The EPA said both mines near Carlin about 270 miles east of Reno — Newmont’s Quarry and Barrick’s Goldstrike mine — “illegally treated and disposed of” toxic waste without the required permit after failing to identify the materials as federally regulated hazardous waste.
Mercury releases in the waste stream exceeded safe limits under U.S. laws intended to minimize the risks to human health and the environment, the state attorney general and the U.S. attorney for Nevada said in joint civil complaints filed Feb. 26 in U.S. District Court in Reno.
Conservationists long have argued that mercury releases at Nevada mines should be regulated under federal Superfund laws, not just the Clean Water Act as enforced by the state.

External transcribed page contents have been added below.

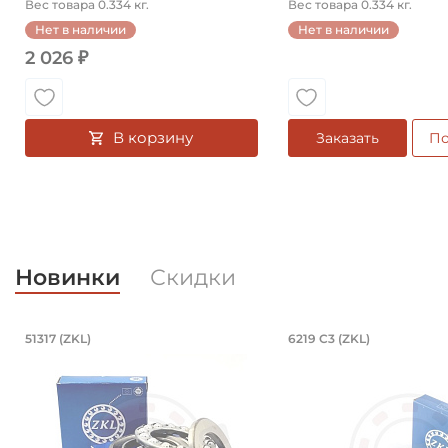
Вес товара 0.334 кг.
Вес товара 0.334 кг.
Нет в наличии
Нет в наличии
2 026 ₽
В корзину
Заказать
По
Новинки
Скидки
Подшипник 85х150х49 мм, шариков
Подшипник 95
51317 (ZKL)
6219 C3 (ZKL)
Подшипник 85х150х49 мм, шариковый однорядный у
Подшипник 95х170х3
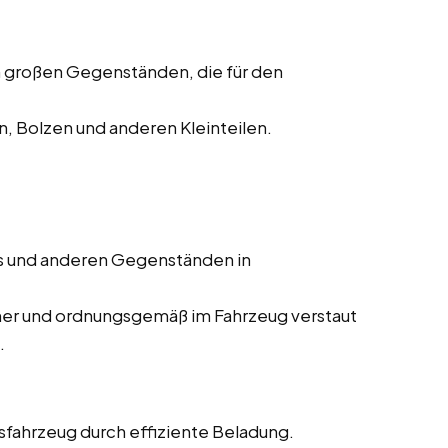
 großen Gegenständen, die für den
, Bolzen und anderen Kleinteilen.
s und anderen Gegenständen in
cher und ordnungsgemäß im Fahrzeug verstaut
.
fahrzeug durch effiziente Beladung.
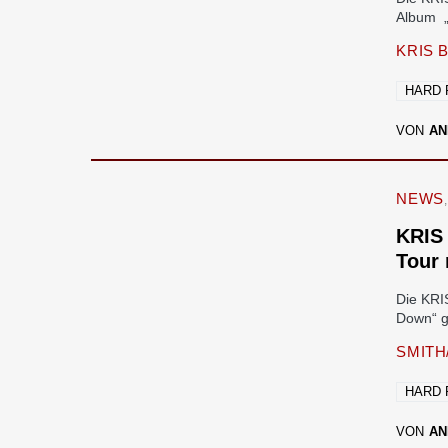
Album „
KRIS 
HARD
VON
AN
NEWS
KRIS
Tour
Die KRI
Down“ g
SMITH
HARD
VON
AN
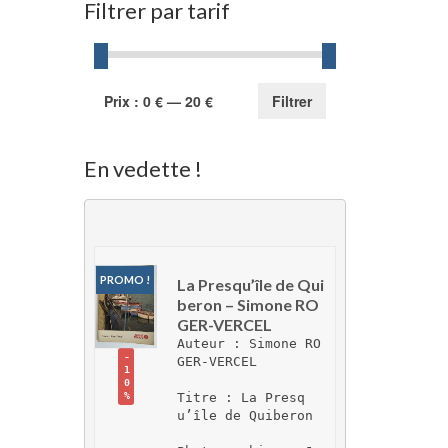
Filtrer par tarif
Prix
Prix
Prix :
0 €
—
20 €
Filtrer
min
max
En vedette !
PROMO !
La Presqu’île de Qui
beron – Simone RO
GER-VERCEL
Auteur : Simone RO
-
GER-VERCEL
1
0
Titre : La Presq
%
u’île de Quiberon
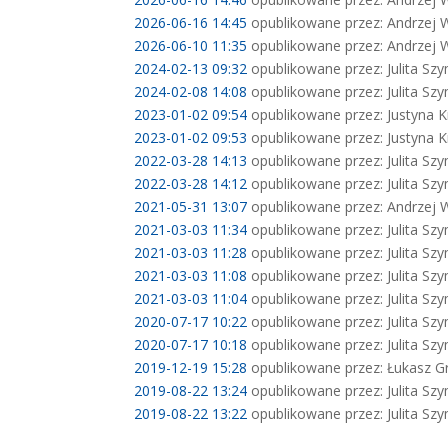
2026-06-16 14:45
opublikowane przez: Andrzej 
2026-06-10 11:35
opublikowane przez: Andrzej 
2024-02-13 09:32
opublikowane przez: Julita Sz
2024-02-08 14:08
opublikowane przez: Julita Sz
2023-01-02 09:54
opublikowane przez: Justyna K
2023-01-02 09:53
opublikowane przez: Justyna K
2022-03-28 14:13
opublikowane przez: Julita Sz
2022-03-28 14:12
opublikowane przez: Julita Sz
2021-05-31 13:07
opublikowane przez: Andrzej 
2021-03-03 11:34
opublikowane przez: Julita Sz
2021-03-03 11:28
opublikowane przez: Julita Sz
2021-03-03 11:08
opublikowane przez: Julita Sz
2021-03-03 11:04
opublikowane przez: Julita Sz
2020-07-17 10:22
opublikowane przez: Julita Sz
2020-07-17 10:18
opublikowane przez: Julita Sz
2019-12-19 15:28
opublikowane przez: Łukasz Gr
2019-08-22 13:24
opublikowane przez: Julita Sz
2019-08-22 13:22
opublikowane przez: Julita Sz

Higher exposures to mercury can harm kidneys, result in respiratory failure and sometimes even death, according to the EPA.
John Hadder, director of the Reno-based Great Basin Resource Watch, said the new consent decree puts to rest the mines’ claims that they can mix mercury-laden wastes with other wastes without a permit under the federal Resource Conservation and Recovery Act (RCRA).

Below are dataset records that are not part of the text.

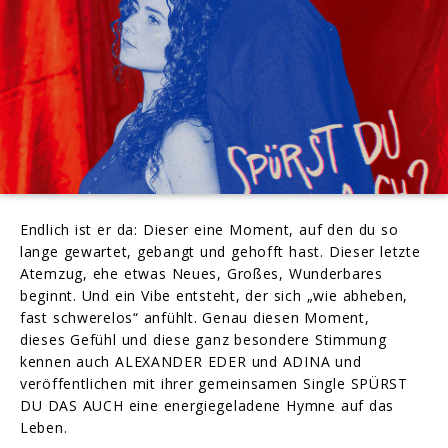
Endlich ist er da: Dieser eine Moment, auf den du so
lange gewartet, gebangt und gehofft hast. Dieser letzte
Atemzug, ehe etwas Neues, Großes, Wunderbares
beginnt. Und ein Vibe entsteht, der sich „wie abheben,
fast schwerelos“ anfühlt. Genau diesen Moment,
dieses Gefühl und diese ganz besondere Stimmung
kennen auch ALEXANDER EDER und ADINA und
veröffentlichen mit ihrer gemeinsamen Single SPÜRST
DU DAS AUCH eine energiegeladene Hymne auf das
Leben.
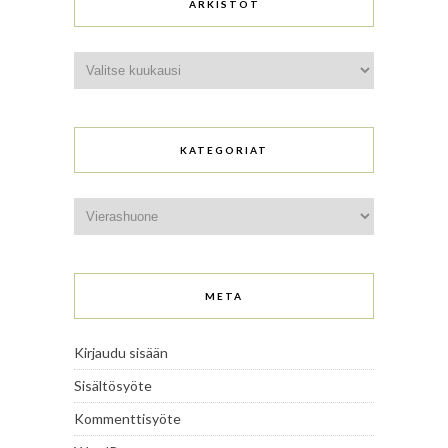
ARKISTOT
Arkistot
KATEGORIAT
Kategoriat
META
Kirjaudu sisään
Sisältösyöte
Kommenttisyöte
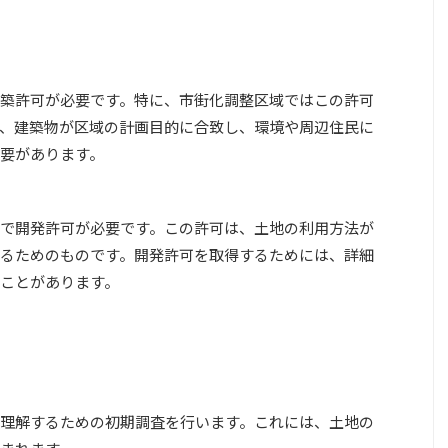
築許可が必要です。特に、市街化調整区域ではこの許可
、建築物が区域の計画目的に合致し、環境や周辺住民に
要があります。
で開発許可が必要です。この許可は、土地の利用方法が
るためのものです。開発許可を取得するためには、詳細
ことがあります。
理解するための初期調査を行います。これには、土地の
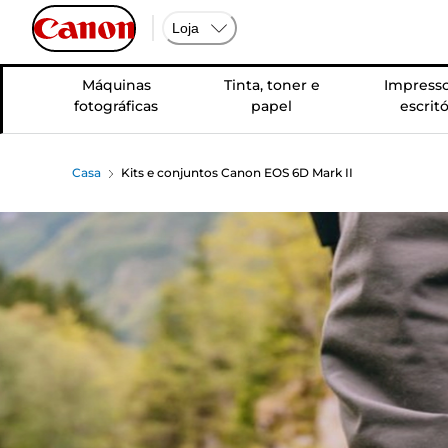
Loja
Máquinas
Tinta, toner e
Impresso
fotográficas
papel
escritó
Casa
Kits e conjuntos Canon EOS 6D Mark II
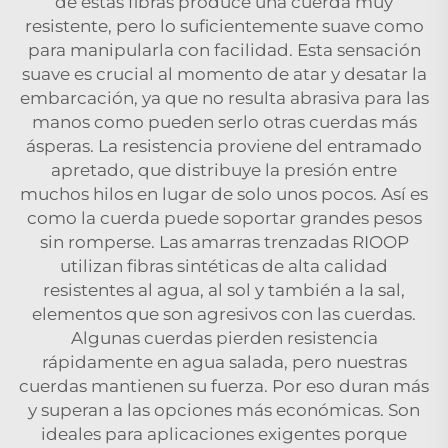
de estas fibras produce una cuerda muy
resistente, pero lo suficientemente suave como
para manipularla con facilidad. Esta sensación
suave es crucial al momento de atar y desatar la
embarcación, ya que no resulta abrasiva para las
manos como pueden serlo otras cuerdas más
ásperas. La resistencia proviene del entramado
apretado, que distribuye la presión entre
muchos hilos en lugar de solo unos pocos. Así es
como la cuerda puede soportar grandes pesos
sin romperse. Las amarras trenzadas RIOOP
utilizan fibras sintéticas de alta calidad
resistentes al agua, al sol y también a la sal,
elementos que son agresivos con las cuerdas.
Algunas cuerdas pierden resistencia
rápidamente en agua salada, pero nuestras
cuerdas mantienen su fuerza. Por eso duran más
y superan a las opciones más económicas. Son
ideales para aplicaciones exigentes porque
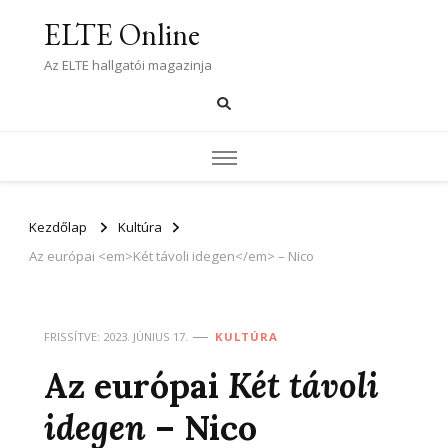
ELTE Online
Az ELTE hallgatói magazinja
Kezdőlap
Kultúra
Az európai <em>Két távoli idegen</em> – Nico
FRISSÍTVE:
2023. JÚNIUS 17.
KULTÚRA
Az európai
Két távoli
idegen
– Nico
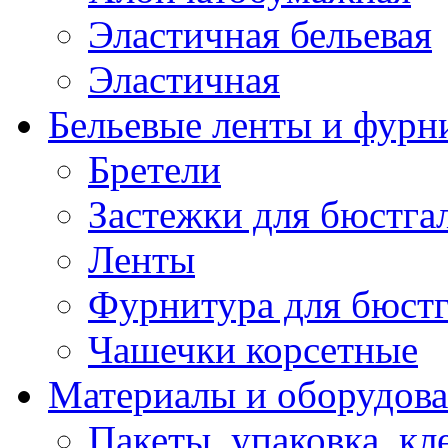
Эластичная бельевая
Эластичная
Бельевые ленты и фурн
Бретели
Застежки для бюстга
Ленты
Фурнитура для бюстг
Чашечки корсетные
Материалы и оборудова
Пакеты, упаковка, кл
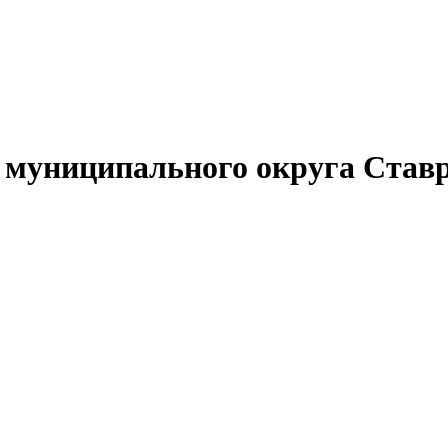
муниципального округа Ставр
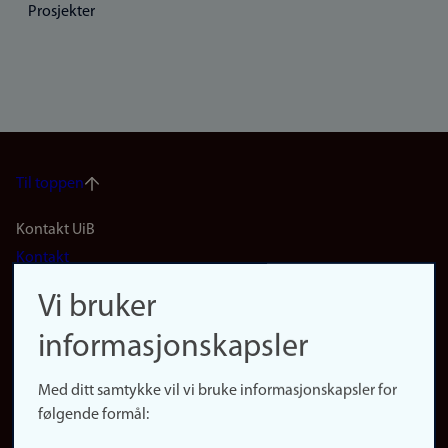
Prosjekter
Til toppen
Footer
Kontakt UiB
Kontakt
navigation
Finn ansatte
Vi bruker
(no)
Finn forsker
informasjonskapsler
Presse
Snarveier
Med ditt samtykke vil vi bruke informasjonskapsler for
Finn studier
følgende formål:
Ledige stillinger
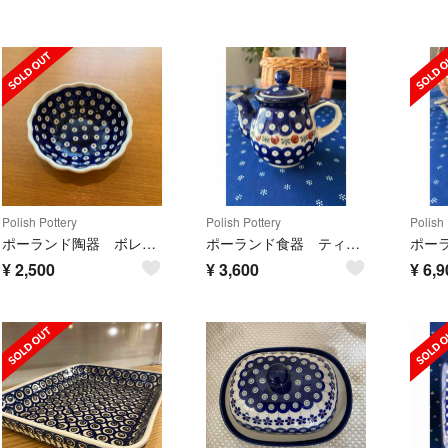
Polish Pottery
Polish Pottery
Polish 
ポーランド陶器 ボレスワヴィエツ
ポーランド食器 ティーポット
¥
2,500
¥
3,600
¥
6,9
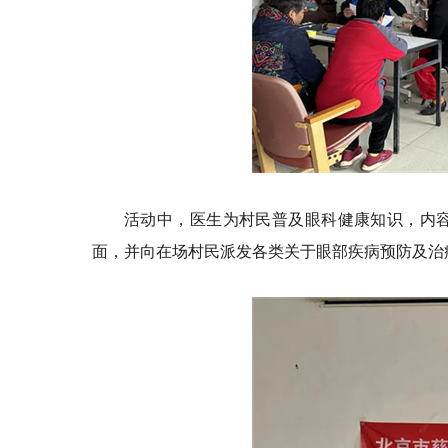
活动中，医生为村民普及眼科健康知识，内
面，并向在场村民派发各类关于眼部疾病预防及治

“EPA and NDEP see it different,” Hadder said Wednesday. “Barrick and Newmont knowingly disposed of highly toxic mercury and lead to avoid treatment.”
The agency acknowledged in the civil complaints that the mines believed air-pollution controls for the treatment of bi-products from mercury were exempt from the Resource Conservation and Recovery Act. It said the state has agreed with that interpretation in the past, believing “its interpretation was consistent with EPA guidance, and Newmont relied on the state’s interpretation and operated the facility in good faith on that basis and in accordance with its state water pollution control act permit.”
Barrick, with headquarters in Toronto, is the biggest gold producer in the world, and the Denver-based Newmont is second. Only seven countries produced more gold than Nevada in 2013.
Under the new regulatory regime, unless otherwise exempted, the wastes in question must be “henceforth managed as RCRA hazardous waste,” Nevada Division of Environmental Protection Administrator Colleen Cripps said in a “guidance document” issued earlier this month.
Newmont spokeswoman Mary Korpi said the consent decree recognizes the company’s discharges “were and remain stringently regulated under its Nevada State Water Pollution Control permit (and) that Newmont acted in good faith throughout in its management of these waste streams and in its dealings with the state and the U.S.”
Schack said the agreement “sustains NDEP’s authority to regulate gold mining facilities in Nevada.”
“Not a significant change,” he said about the impact of the additional oversight. Schack said it has “no direct implications” for any operations outside Nevada.